Steve Boutin is trying to eat lunch at Queen Sheba restaurant.
“I’m exceedingly nervous right now,” he says. “This thumb is ready for action.”
Boutin is craving the red-chili lentils on his plate. But first, he must perfect the Ethiopian food-grab. He puts down his fork and picks up a scrap of spongy pancake called injera. Boutin’s tableside tutor is Sara Taddese. She tells Boutin that his thumb is key.
“The food goes into your thumb like that ….into the injera…” Sara explains. “Basically this is your utensil, but you can eat it.”
Sara, 18, often helps first-time diners master the skill of scooping up Ethiopia’s saucy stews and vegetables with their hands. It’s never neat, at first. Boutin does his best.
“I’m using my thumb. I’m going to wrap it together.”
Sara’s right there. “You’re doing good so far!”
“So I’m ready to eat?” He gets the food into his mouth. “Much better with the thumb.”
Sara encourages Boutin to keep working on his technique. “You roll it like that, yeah, there you go!”
She works part time at Queen Sheba. The restaurant is owned by her aunt, Zion Taddese from Ethiopia. She lived there until she was 16 years old. She opened Queen Sheba first on Howe Avenue. But two years ago Queen Sheba came to Broadway, and it has thrived.

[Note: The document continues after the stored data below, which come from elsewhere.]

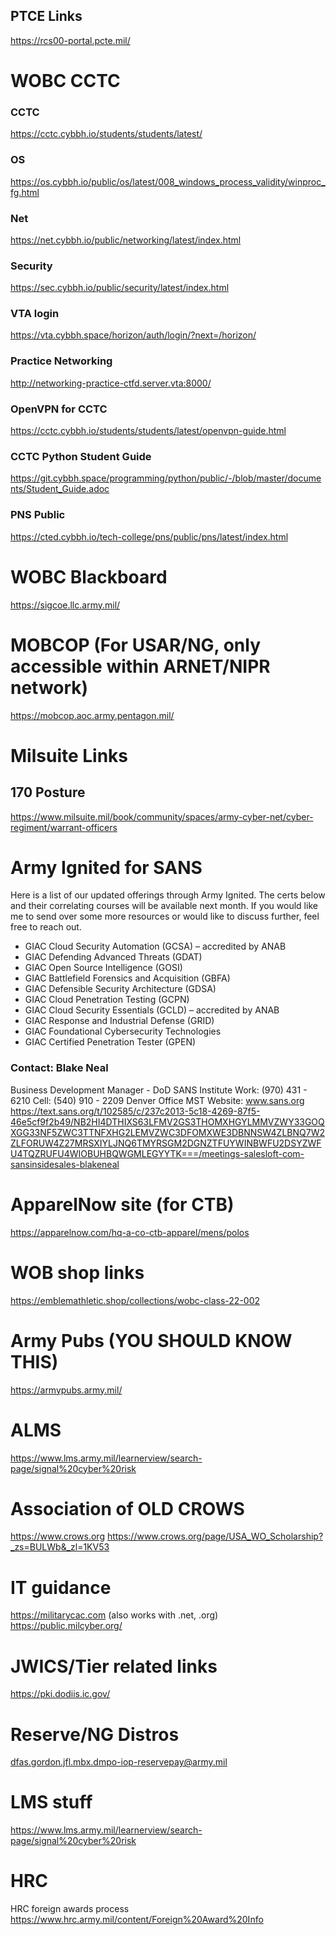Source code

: ## PTCE Links

https://rcs00-portal.pcte.mil/


# WOBC CCTC
### CCTC
https://cctc.cybbh.io/students/students/latest/

### OS
https://os.cybbh.io/public/os/latest/008_windows_process_validity/winproc_fg.html

### Net
https://net.cybbh.io/public/networking/latest/index.html

### Security
https://sec.cybbh.io/public/security/latest/index.html

### VTA login
https://vta.cybbh.space/horizon/auth/login/?next=/horizon/

### Practice Networking
http://networking-practice-ctfd.server.vta:8000/ 

### OpenVPN for CCTC
 https://cctc.cybbh.io/students/students/latest/openvpn-guide.html 
 
 ### CCTC Python Student Guide
https://git.cybbh.space/programming/python/public/-/blob/master/documents/Student_Guide.adoc
 
 ### PNS Public
 https://cted.cybbh.io/tech-college/pns/public/pns/latest/index.html
 
 
 # WOBC Blackboard
 https://sigcoe.llc.army.mil/
 
 # MOBCOP (For USAR/NG, only accessible within ARNET/NIPR network)
 https://mobcop.aoc.army.pentagon.mil/
 
 # Milsuite Links
 ## 170 Posture
 https://www.milsuite.mil/book/community/spaces/army-cyber-net/cyber-regiment/warrant-officers
 
 
 #
 # Army Ignited for SANS
 Here is a list of our updated offerings through Army Ignited. The certs below and their correlating courses will be available next month. If you would like me to send over some more resources or would like to discuss further, feel free to reach out.
* GIAC Cloud Security Automation (GCSA) – accredited by ANAB	
* GIAC Defending Advanced Threats (GDAT)
* GIAC Open Source Intelligence (GOSI)
* GIAC Battlefield Forensics and Acquisition (GBFA)
* GIAC Defensible Security Architecture (GDSA)
* GIAC Cloud Penetration Testing (GCPN)
* GIAC Cloud Security Essentials (GCLD) – accredited by ANAB
* GIAC Response and Industrial Defense (GRID)
* GIAC Foundational Cybersecurity Technologies
* GIAC Certified Penetration Tester (GPEN)

### Contact: Blake Neal
Business Development Manager - DoD
SANS Institute
Work: (970) 431 - 6210
Cell: (540) 910 - 2209
Denver Office MST
Website: www.sans.org
https://text.sans.org/t/102585/c/237c2013-5c18-4269-87f5-46e5cf9f2b49/NB2HI4DTHIXS63LFMV2GS3THOMXHGYLMMVZWY33GOQXGG33NF5ZWC3TTNFXHG2LEMVZWC3DFOMXWE3DBNNSW4ZLBNQ7W2ZLFORUW4Z27MRSXIYLJNQ6TMYRSGM2DGNZTFUYWINBWFU2DSYZWFU4TQZRUFU4WIOBUHBQWGMLEGYYTK===/meetings-salesloft-com-sansinsidesales-blakeneal


# ApparelNow site (for CTB)
https://apparelnow.com/hq-a-co-ctb-apparel/mens/polos

# WOB shop links
https://emblemathletic.shop/collections/wobc-class-22-002

# Army Pubs (YOU SHOULD KNOW THIS)
https://armypubs.army.mil/

# ALMS
https://www.lms.army.mil/learnerview/search-page/signal%20cyber%20risk

# Association of OLD CROWS
https://www.crows.org
https://www.crows.org/page/USA_WO_Scholarship?_zs=BULWb&_zl=1KV53

# IT guidance
https://militarycac.com (also works with .net, .org)
https://public.milcyber.org/ 

# JWICS/Tier related links
https://pki.dodiis.ic.gov/ 

# Reserve/NG Distros
dfas.gordon.jfl.mbx.dmpo-iop-reservepay@army.mil 

# LMS stuff
https://www.lms.army.mil/learnerview/search-page/signal%20cyber%20risk

# HRC
HRC foreign awards process
https://www.hrc.army.mil/content/Foreign%20Award%20Info 
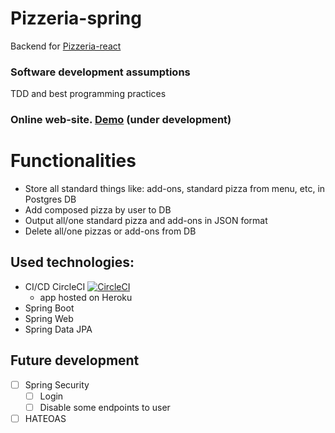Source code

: # Pizzeria-spring
Backend for [Pizzeria-react](https://github.com/jaca1119/Pizzeria-react)
### Software development assumptions
TDD and best programming practices

### Online web-site. [Demo](https://goofy-hugle-5739c9.netlify.com/) (**under development**)
# Functionalities
- Store all standard things like: add-ons, standard pizza from menu, etc, in Postgres DB
- Add composed pizza by user to DB
- Output all/one standard pizza and add-ons in JSON format
- Delete all/one pizzas or add-ons from DB
 
## Used technologies:
- CI/CD CircleCI [![CircleCI](https://circleci.com/gh/jaca1119/Pizzeria-spring.svg?style=shield)](hhttps://circleci.com/gh/jaca1119/Pizzeria-spring)
  - app hosted on Heroku
- Spring Boot
- Spring Web
- Spring Data JPA

## Future development

- [ ] Spring Security
  - [ ] Login
  - [ ] Disable some endpoints to user
- [ ] HATEOAS
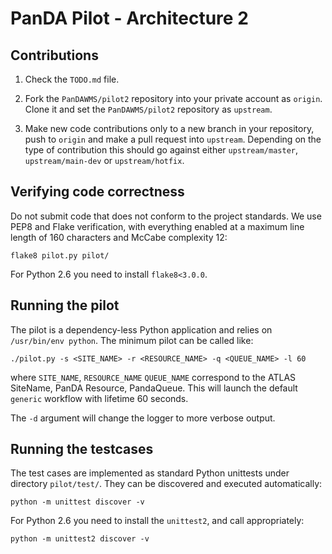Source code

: # PanDA Pilot - Architecture 2

## Contributions

1. Check the ``TODO.md`` file.

2. Fork the ``PanDAWMS/pilot2`` repository into your private account as ``origin``. Clone it and set the ``PanDAWMS/pilot2`` repository as ``upstream``.

3. Make new code contributions only to a new branch in your repository, push to ``origin`` and make a pull request into ``upstream``. Depending on the type of contribution this should go against either ``upstream/master``, ``upstream/main-dev`` or ``upstream/hotfix``.

## Verifying code correctness

Do not submit code that does not conform to the project standards. We use PEP8 and Flake verification, with everything enabled at a maximum line length of 160 characters and McCabe complexity 12:

    flake8 pilot.py pilot/

For Python 2.6 you need to install ``flake8<3.0.0``.

## Running the pilot

The pilot is a dependency-less Python application and relies on ``/usr/bin/env python``. The minimum pilot can be called like:

    ./pilot.py -s <SITE_NAME> -r <RESOURCE_NAME> -q <QUEUE_NAME> -l 60

where ``SITE_NAME``, ``RESOURCE_NAME`` ``QUEUE_NAME`` correspond to the ATLAS SiteName, PanDA Resource, PandaQueue. This will launch the default ``generic`` workflow with lifetime 60 seconds.

The ``-d`` argument will change the logger to more verbose output.

## Running the testcases

The test cases are implemented as standard Python unittests under directory ``pilot/test/``. They can be discovered and executed automatically:

    python -m unittest discover -v

For Python 2.6 you need to install the ``unittest2``, and call appropriately:

    python -m unittest2 discover -v
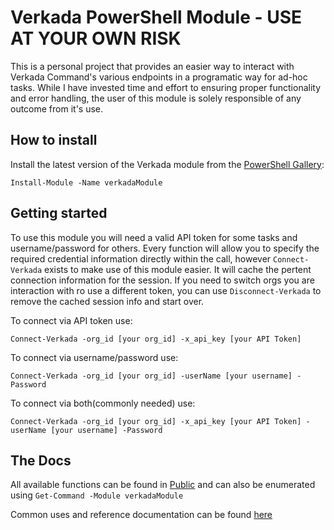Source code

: # Verkada PowerShell Module - USE AT YOUR OWN RISK

This is a personal project that provides an easier way to interact with Verkada Command's various endpoints in a programatic way for ad-hoc tasks.  While I have invested time and effort to ensuring proper functionality and error handling, the user of this module is solely responsible of any outcome from it's use.

## How to install

Install the latest version of the Verkada module from the [PowerShell Gallery](https://www.powershellgallery.com/packages/verkadaModule):

`Install-Module -Name verkadaModule`

## Getting started

To use this module you will need a valid API token for some tasks and username/password for others.  Every function will allow you to specify the required credential information directly within the call, however `Connect-Verkada` exists to make use of this module easier.  It will cache the pertent connection information for the session.  If you need to switch orgs you are interaction with ro use a different token, you can use `Disconnect-Verkada` to remove the cached session info and start over.

To connect via API token use:

`Connect-Verkada -org_id [your org_id] -x_api_key [your API Token]`

To connect via username/password use:

`Connect-Verkada -org_id [your org_id] -userName [your username] -Password`

To connect via both(commonly needed) use:

`Connect-Verkada -org_id [your org_id] -x_api_key [your API Token] -userName [your username] -Password`

## The Docs

All available functions can be found in [Public](verkadaModule/Public) and can also be enumerated using `Get-Command -Module verkadaModule`

Common uses and reference documentation can be found [here](docs/README.md)
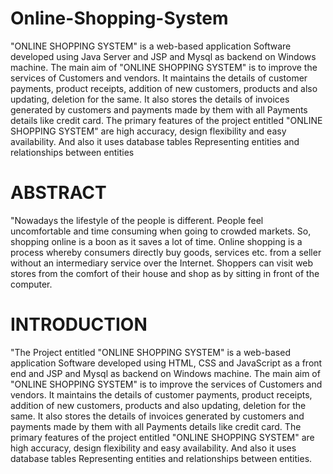 # Online-Shopping-System
 "ONLINE SHOPPING SYSTEM" is a web-based application Software developed using Java Server and JSP and Mysql as backend on Windows machine. The main aim of "ONLINE SHOPPING SYSTEM" is to improve the services of Customers and vendors. It maintains the details of customer payments, product receipts, addition of new customers, products and also updating, deletion for the same. It also stores the details of invoices generated by customers and payments made by them with all Payments details like credit card. The primary features of the project entitled "ONLINE SHOPPING SYSTEM" are high accuracy, design flexibility and easy availability. And also it uses database tables Representing entities and relationships between entities
# ABSTRACT
 "Nowadays the lifestyle of the people is different. People feel uncomfortable and time consuming when going to crowded markets. So, shopping online is 
 a boon as it saves a lot of time.
 Online shopping is a process whereby consumers directly buy goods, services etc. from a seller without an intermediary service over the Internet. Shoppers
can visit web stores from the comfort of their house and shop as by sitting in
front of the computer.
# INTRODUCTION
  "The Project entitled "ONLINE SHOPPING SYSTEM" is a web-based application Software developed using HTML, CSS and JavaScript as a front
end and JSP and Mysql as backend on Windows machine.  The main aim of "ONLINE SHOPPING SYSTEM" is to improve
the services of Customers and vendors. It maintains the details of customer payments, product receipts, addition of new customers, products and also
updating, deletion for the same. It also stores the details of invoices generated by customers and payments made by them with all Payments details like
credit card.
The primary features of the project entitled "ONLINE SHOPPING SYSTEM" are high accuracy, design flexibility and easy availability. And
also it uses database tables Representing entities and relationships between entities.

Zion once did all the cooking but leaves it now to Ethiopian cooks. She’s a people person and likes to be around customers in the dining room.
“That’s what most customers say,” she says. “We feel good after eating this food. It’s nice to hear that kind of comment from my customers. So everybody eats like a family style, so it’s a whole different experience.
Frankincense smoke drifts into aromas from the kitchen’s spicy stews. A tickle from hot chili. An aromatic hug from fenugreek. Cloves in coffee, coffee, which by the way, was discovered in Ethiopia.
“Food is part of our culture,” Zion says. “When we cook it, we cook it with love, with caring, with passion. Every dish has its own story. To know how to cook it, it takes a while. For every dish we have different kinds of spices. You have to know what goes in what.”
Berbere [behr-BEHR-ree] is Ethiopia’s fiercest spice blend. But it’s not the only one. Ethiopian butter is ubiquitous on the Queen Sheba menu, and it’s not like any butter you know. Zion takes me into the kitchen where she unwraps two blocks of butter, drops them into a pot and clicks on the gas.
“In Ethiopia, everybody has to know how to make butter, especially if you are a girl,” Zion says, laughing. “Our mothers teach us when we were young. So, we kind of see our parents, you know, like our mothers, cook all the time. It’s just an automatic thing.”
Forget that heat is the enemy of butter. Zion is going to boil this butter! “The longer you cook it, the more flavor the butter gets.” The flavor comes from a potpourri of ground up spices inside a thick plastic bag. “It has like 10 different spices from Ethiopia.” Zion inhales the aroma. “ I don’t know if you can smell it….”
We stand at the stove watching the butter for half an hour. It’s foamy. It’s clear. It looks ruined and brown. Finally, it’s yellow and thick. This spiced butter is used only with meat – beef, chicken, lamb. There’s no pork here. Vegetable dishes are strictly vegan. For the butter’s final touch, Zion crushes fenugreek leaves. They’re mainly for the smell.
“That’s what everybody says when they walk by the restaurant … oohhh, what is that smells really good?
Back in the dining room, an Ethiopian clientele arrives for lunch. There’s beef in pepper sauce, lamb, the spicy chicken stew Doro Wot, and nutritious collards. They’re spooned in separate mounds around a big injera pancake lining a tray -- like an edible plate. After the food’s eaten, some lucky diner will get sop up the juicy injera, and eat that, too. Steve Boutin has had time to practice his Ethiopian food-handling technique.
“I’d say anthropologically this is very redeeming,” Boutin says. “We get to get back to our roots. We can eat with our hands, we can have a smile on our face and we can have greasy fingers.”
And one last note: Napkins are in full supply at Queen Sheba. And if all else fails, you can use a fork.